The person who is non‑resident or is from outside India and does not have any office in India and was liable to pay service tax, return should have been filed by such person or in his behalf by any other person authorized by him [old provisions, clause (i) of second proviso to sub‑rule (1) of rule 6].

 

The return was to be submitted along with the prescribed details/ particulars to Commissioner of Central Excise in whose jurisdiction the taxable services were rendered [old provisions, clause (i) of second proviso to sub‑rule (1) of rule 6].

 

Return was to be accompanied with

 

1.         a copy of the bill raised on the client to whom services was rendered;

2.         a copy of contract or agreement regarding the provision of such services to the client; and

3.         a demand draft payable to the Commissioner of Central Excise towards his service tax liability [old provisions, sub‑clause 0 of clause (i) of second proviso to sub‑rule (1) of rule 6].

 

Return was to be submitted within a period of 30 days from the date of the raising of the bill [old provisions, clause (ii) of second proviso to sub‑rule (1) of rule 6].

 

(4)        Penalty and interest

 

The aforesaid category of assessee, if failed to make payment within a period of 30 days from the date of raising of the bill, was liable to pay interest as per the provision of section 75 [old provisions, clause (ii) of second proviso to sub‑rule (2) of rule 6].

 

(5)        Relevant case

 

Foreign company rendering services in India does not have office in India and as per the term of the contract, all the tax was to be paid by Indian Company, to whom service is rendered, which was paid with interest.

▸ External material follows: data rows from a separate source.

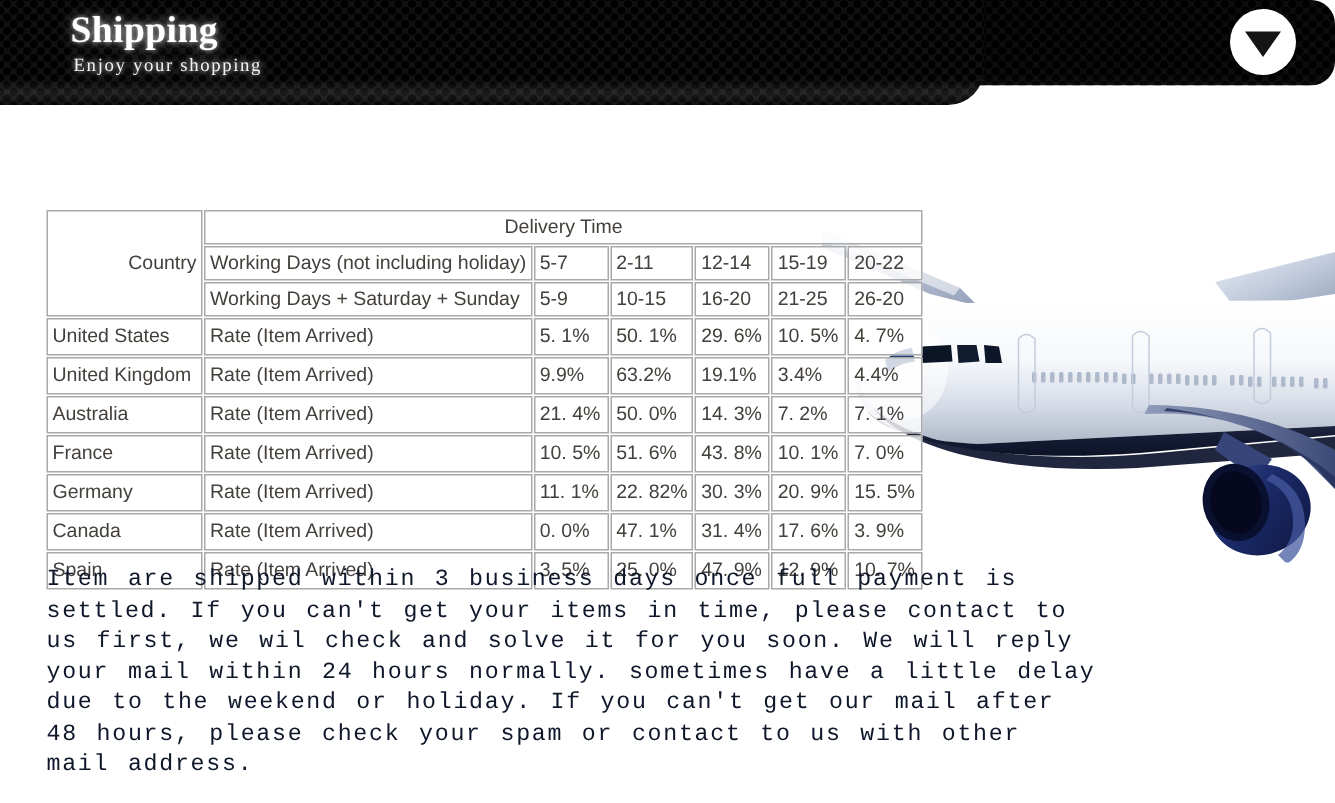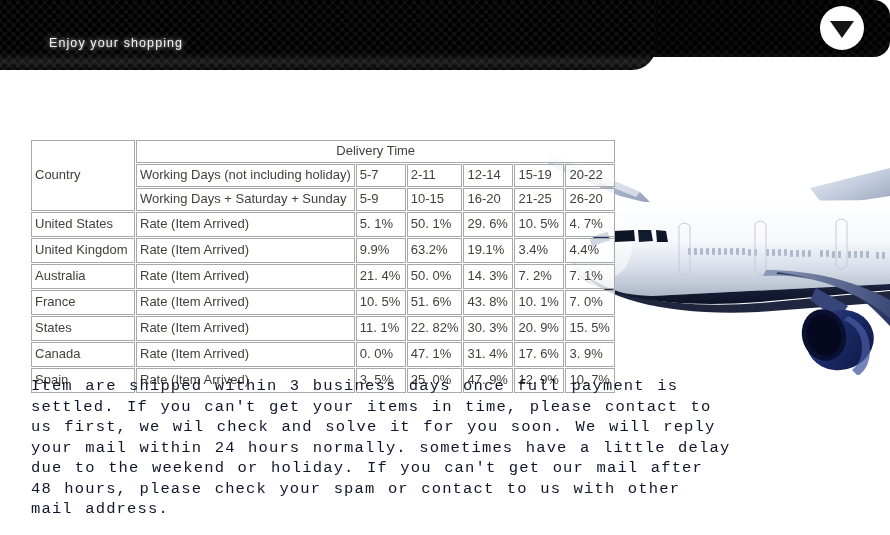--- a/index.html
+++ b/index.html
@@ -163,6 +163,7 @@
 <div id="banner">
   <div class="bar-outer"></div>
   <div class="bar-inner"></div>
+  <div class="banner-title">Shipping</div>
   <div class="banner-sub">Enjoy your shopping</div>
   <div class="collapse-btn">
     <div class="tri"></div>

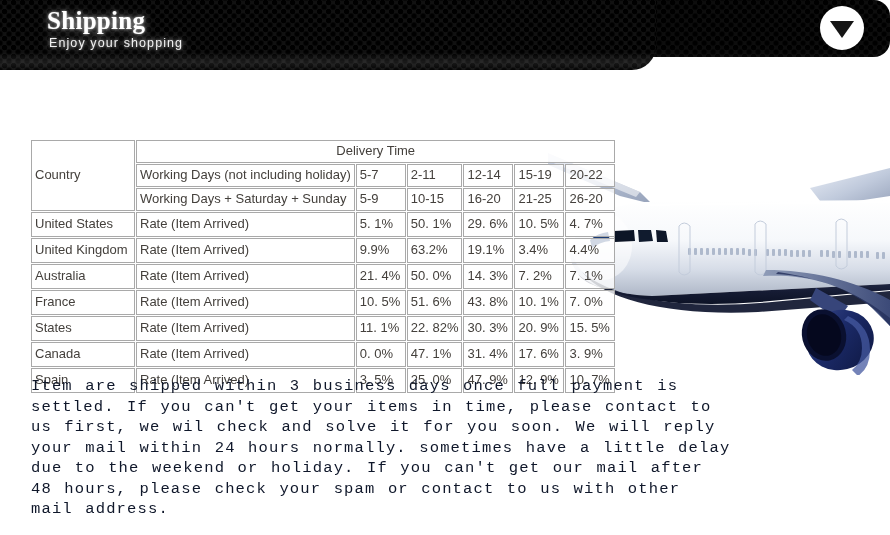--- a/index.html
+++ b/index.html
@@ -79,7 +79,7 @@
     position: absolute;
     left: 49px;
     top: 36px;
-    font-family: Liberation Sans, sans-serif;
+    font-family: Liberation Serif, serif;
     font-size: 12.5px;
     color: #f2f2f2;
     letter-spacing: 1.1px;

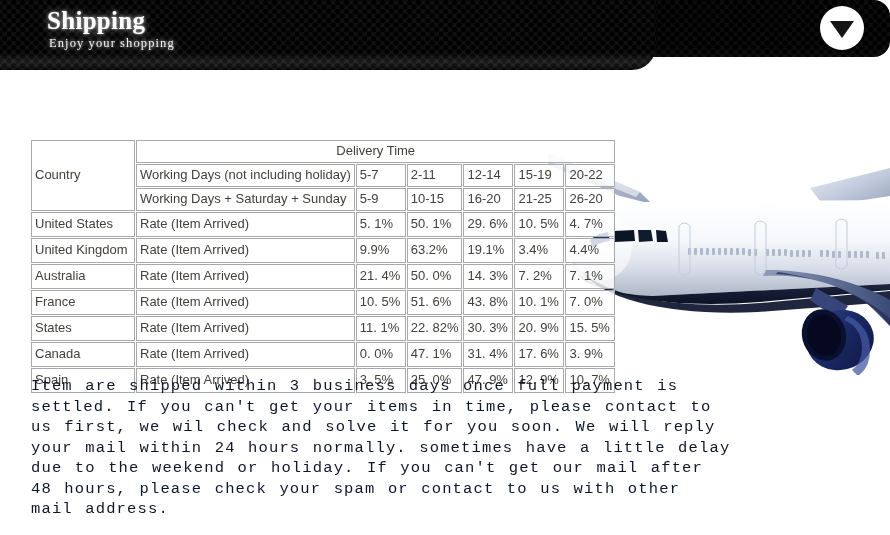--- a/index.html
+++ b/index.html
@@ -141,7 +141,7 @@
   td.c-label   { width: 210px; margin-top: 9px; }
   td.c-val     { width: 42px; }
   td.delivery-head { text-align: center; }
-  td.country-head { vertical-align: middle; }
+  td.country-head { vertical-align: middle; text-align: right; }
 
   
   #ship-note {

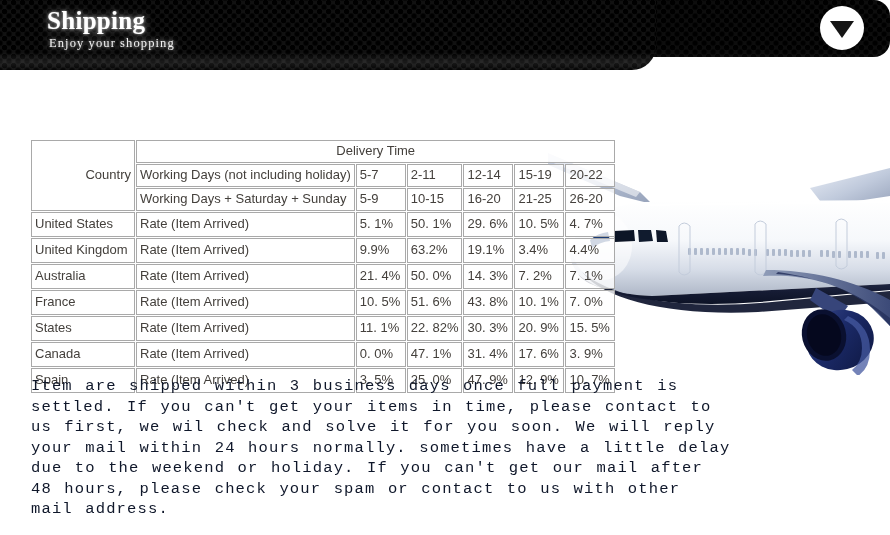--- a/index.html
+++ b/index.html
@@ -340,7 +340,7 @@
       <td class="c-val">7. 0%</td>
     </tr>
     <tr>
-      <td class="c-country">States</td>
+      <td class="c-country">Germany</td>
       <td class="c-label">Rate (Item Arrived)</td>
       <td class="c-val">11. 1%</td>
       <td class="c-val">22. 82%</td>

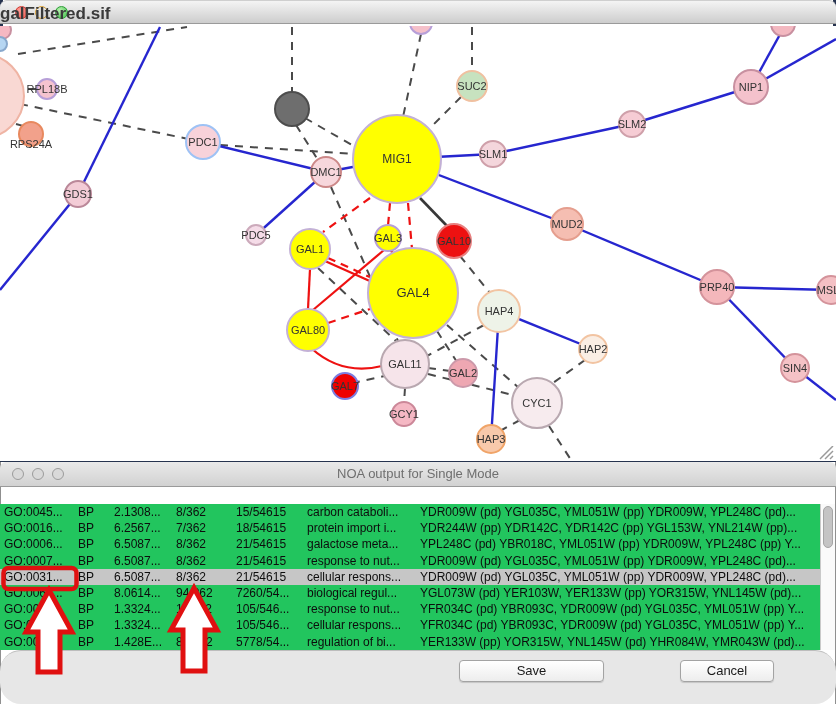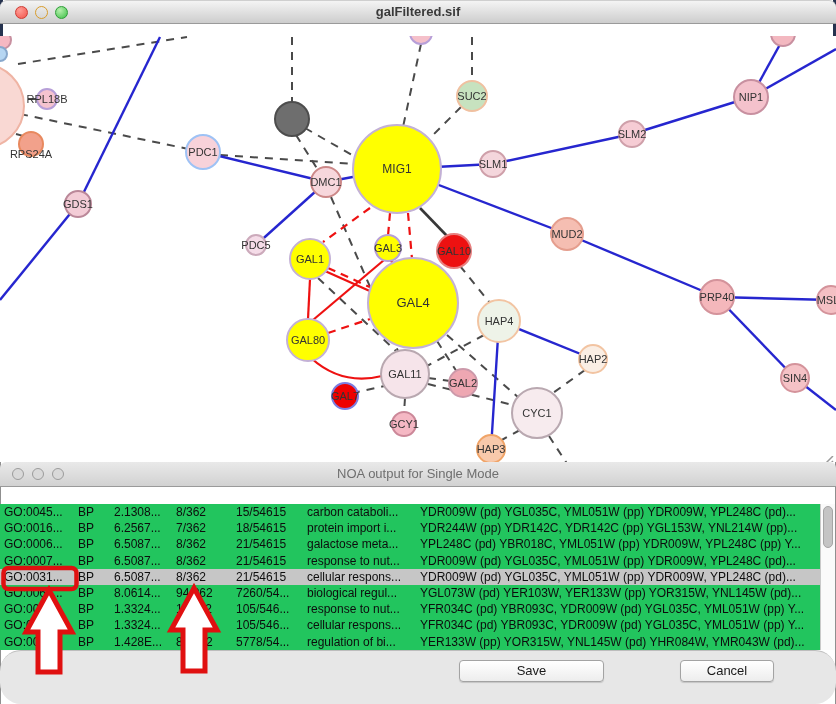--- a/index.html
+++ b/index.html
@@ -18,8 +18,8 @@
   #tl-close{left:15px;background:radial-gradient(circle at 35% 30%,#ff9d96,#f2544b);border:1px solid #ce3b33;}
   #tl-min{left:35px;background:radial-gradient(circle at 35% 30%,#ffe7a8,#f6b633;border:1px solid #d89c2b);border:1px solid #d89c2b;}
   #tl-zoom{left:55px;background:radial-gradient(circle at 35% 30%,#b7f0ae,#3dbf47);border:1px solid #2d9e37;}
-  #net-title{position:absolute;left:0;right:0;top:3px;text-align:center;
-    font-size:13px;font-weight:bold;color:#3a3a3a;}
+  #net-title{position:absolute;left:0;right:0;top:3px;
+    font-size:17px;font-weight:bold;color:#3a3a3a;}
   #net-canvas{position:absolute;left:-3px;top:36px;width:836px;height:435px;background:#fff;overflow:hidden;}
   #net-svg{display:block;}
   .e-dash{stroke:#4a4a4a;stroke-width:2;stroke-dasharray:8 7;fill:none;}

Thus, it is held that in the circumstances there is a reasonable cause for non compliance and no penalty is levied; further it was also held that the foreign company is under the direct control of Ministry of Economic Affairs and Trade of its country and cannot be said to have intention to evade tax. [CCE, Bhubaneswar‑II v Tyazhpromexport 2003 (157) ELT 576 (Tri.‑Kolkata)]. It may be noted that now, as discussed in this Chapter, as per Rule 2(l)(d)(iv), w.e.f. 16‑8‑2002, in such case, receiver of service is liable to pay service tax.